Camera pose estimation data
◆ ◆ ◆ ◆ ◆ ◆ ◆
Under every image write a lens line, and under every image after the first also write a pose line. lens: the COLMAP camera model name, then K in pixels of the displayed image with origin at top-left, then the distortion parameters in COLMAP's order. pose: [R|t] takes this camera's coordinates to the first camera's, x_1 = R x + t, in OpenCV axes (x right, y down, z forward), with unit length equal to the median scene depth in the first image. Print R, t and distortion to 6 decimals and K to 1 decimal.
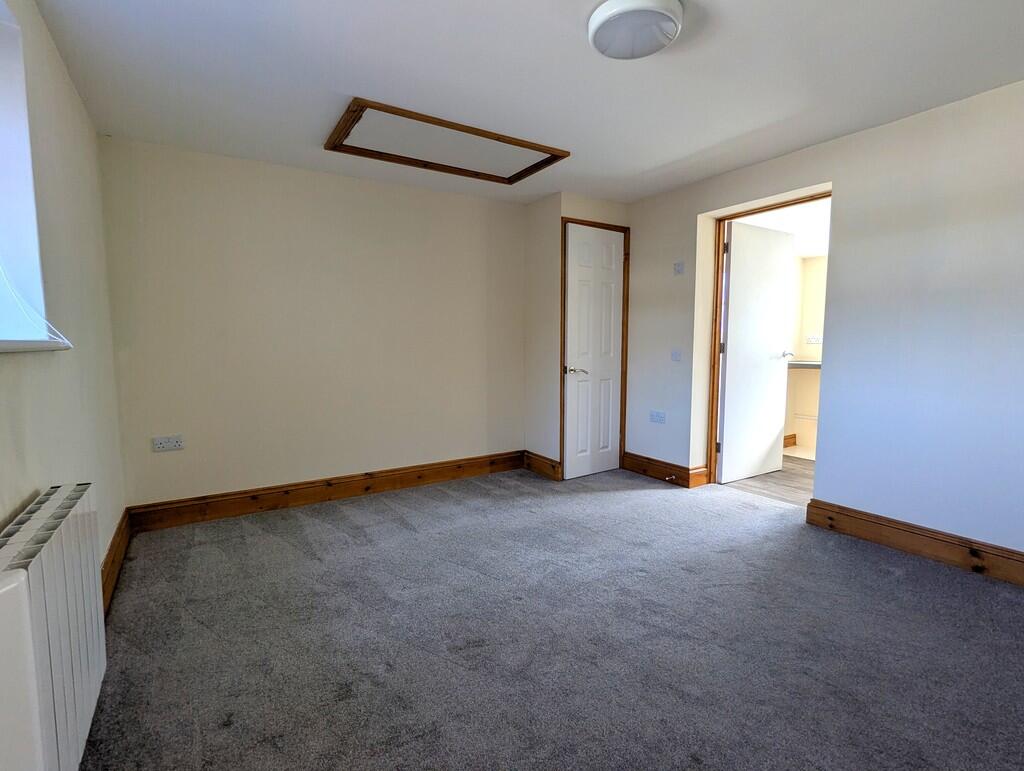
lens RADIAL K [[488.7, 0, 510.6], [0, 488.7, 388.1], [0, 0, 1]] dist [-0.002328, 0.000016]
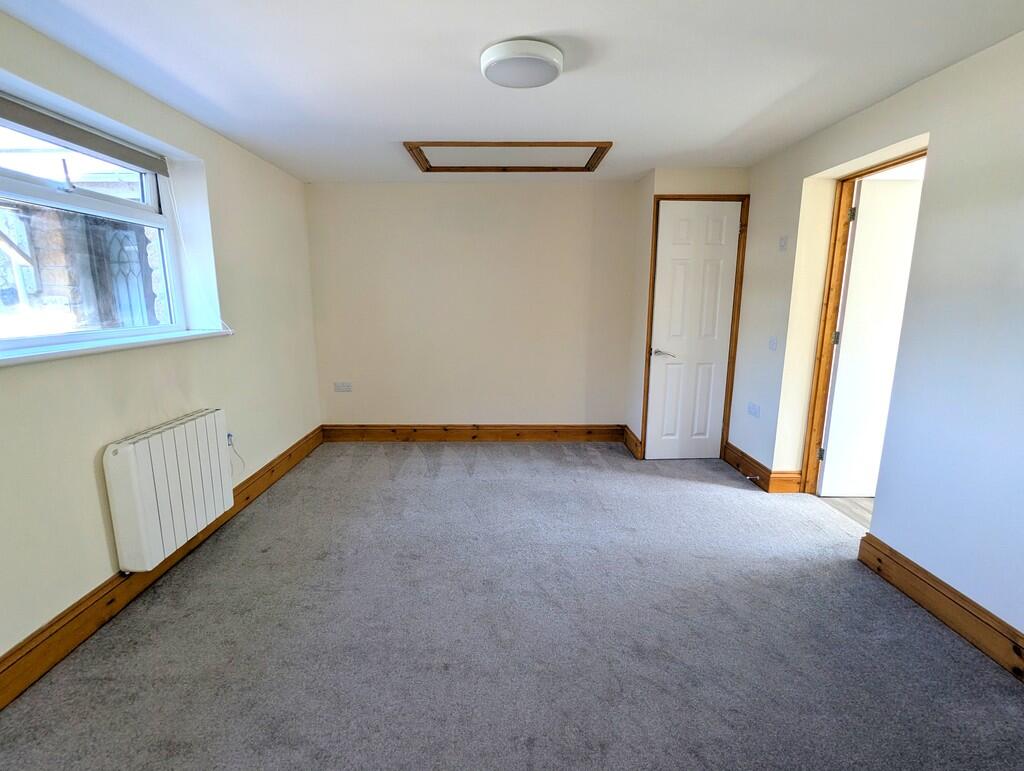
lens RADIAL K [[488.7, 0, 510.6], [0, 488.7, 388.1], [0, 0, 1]] dist [-0.002328, 0.000016]
pose [[0.846247, 0.103611, -0.522619, 0.425850], [-0.052974, 0.992411, 0.110971, -0.063036], [0.530150, -0.066224, 0.845314, -0.001335]]
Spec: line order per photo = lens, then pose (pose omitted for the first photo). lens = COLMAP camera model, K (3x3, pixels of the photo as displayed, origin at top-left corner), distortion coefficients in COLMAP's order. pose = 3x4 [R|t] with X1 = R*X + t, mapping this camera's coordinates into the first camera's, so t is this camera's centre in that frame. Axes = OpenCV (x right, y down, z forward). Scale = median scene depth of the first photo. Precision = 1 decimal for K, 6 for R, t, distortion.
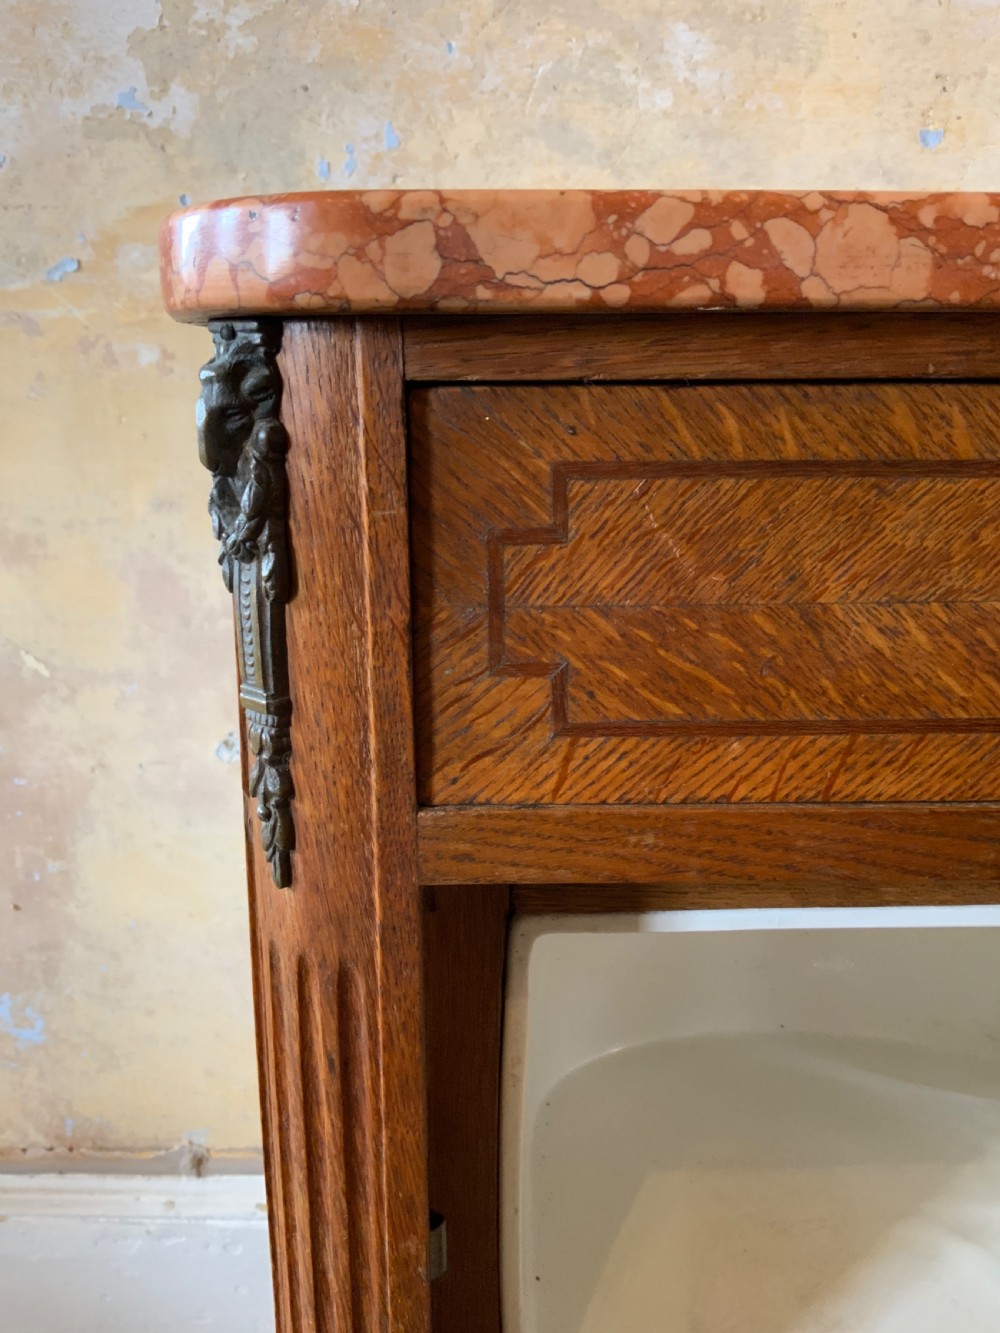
lens RADIAL K [[1120.7, 0, 501.1], [0, 1120.7, 654.8], [0, 0, 1]] dist [0.014227, -0.046056]
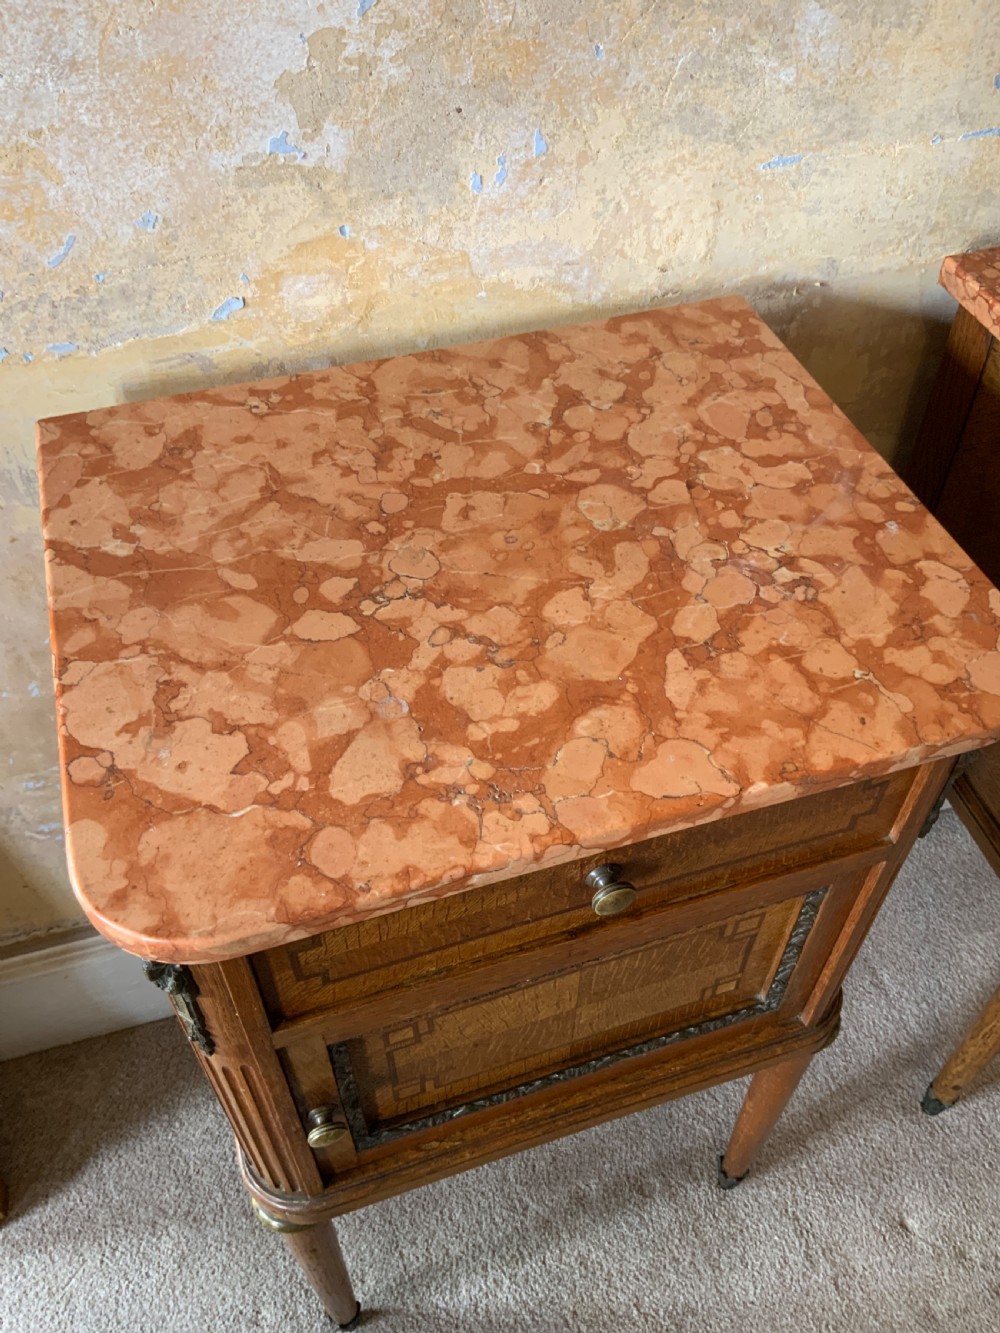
lens RADIAL K [[1121.2, 0, 492.5], [0, 1121.2, 667.1], [0, 0, 1]] dist [-0.017366, -0.003463]
pose [[0.959043, -0.223683, 0.173787, -1.141241], [0.088445, 0.819321, 0.566472, -1.757581], [-0.269097, -0.527900, 0.805548, -0.163040]]
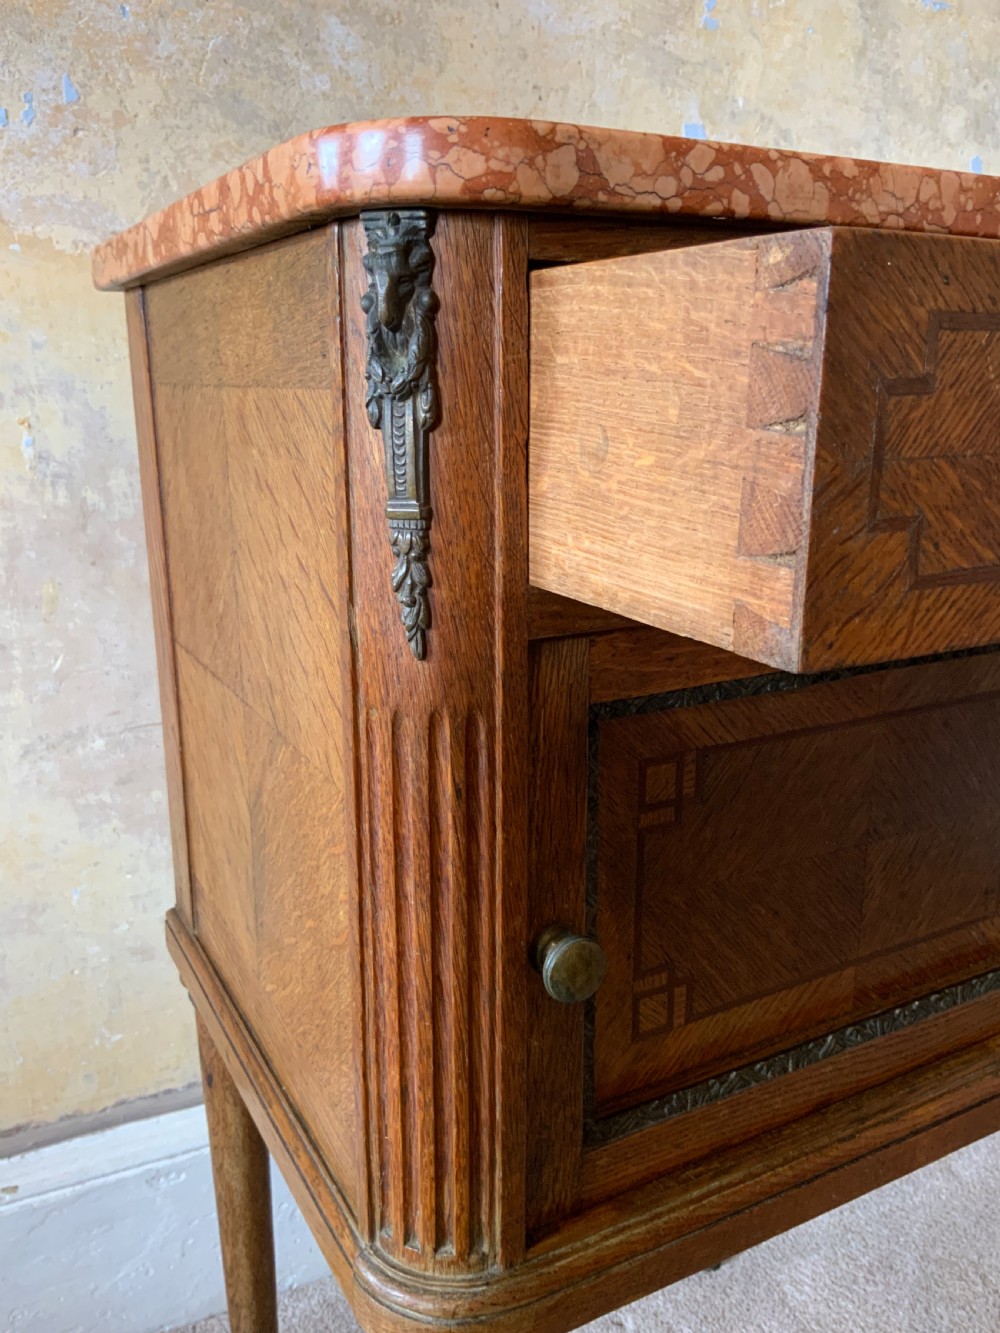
◆ ◆ ◆ ◆ ◆ ◆ ◆
Task requirements>
Could you write out every line of the items above as a numbered list, skipping blank lines and leaving the pictures out?

Reply>
1. Under every image write a lens line, and under every image after the first also write a pose line. lens: the COLMAP camera model name, then K in pixels of the displayed image with origin at top-left, then the distortion parameters in COLMAP's order. pose: [R|t] takes this camera's coordinates to the first camera's, x_1 = R x + t, in OpenCV axes (x right, y down, z forward), with unit length equal to the median scene depth in the first image. Print R, t and distortion to 6 decimals and K to 1 decimal.
2. lens RADIAL K [[488.7, 0, 510.6], [0, 488.7, 388.1], [0, 0, 1]] dist [-0.002328, 0.000016]
3. lens RADIAL K [[488.7, 0, 510.6], [0, 488.7, 388.1], [0, 0, 1]] dist [-0.002328, 0.000016]
4. pose [[0.846247, 0.103611, -0.522619, 0.425850], [-0.052974, 0.992411, 0.110971, -0.063036], [0.530150, -0.066224, 0.845314, -0.001335]]
5. Spec: line order per photo = lens, then pose (pose omitted for the first photo). lens = COLMAP camera model, K (3x3, pixels of the photo as displayed, origin at top-left corner), distortion coefficients in COLMAP's order. pose = 3x4 [R|t] with X1 = R*X + t, mapping this camera's coordinates into the first camera's, so t is this camera's centre in that frame. Axes = OpenCV (x right, y down, z forward). Scale = median scene depth of the first photo. Precision = 1 decimal for K, 6 for R, t, distortion.
6. lens RADIAL K [[1120.7, 0, 501.1], [0, 1120.7, 654.8], [0, 0, 1]] dist [0.014227, -0.046056]
7. lens RADIAL K [[1121.2, 0, 492.5], [0, 1121.2, 667.1], [0, 0, 1]] dist [-0.017366, -0.003463]
8. pose [[0.959043, -0.223683, 0.173787, -1.141241], [0.088445, 0.819321, 0.566472, -1.757581], [-0.269097, -0.527900, 0.805548, -0.163040]]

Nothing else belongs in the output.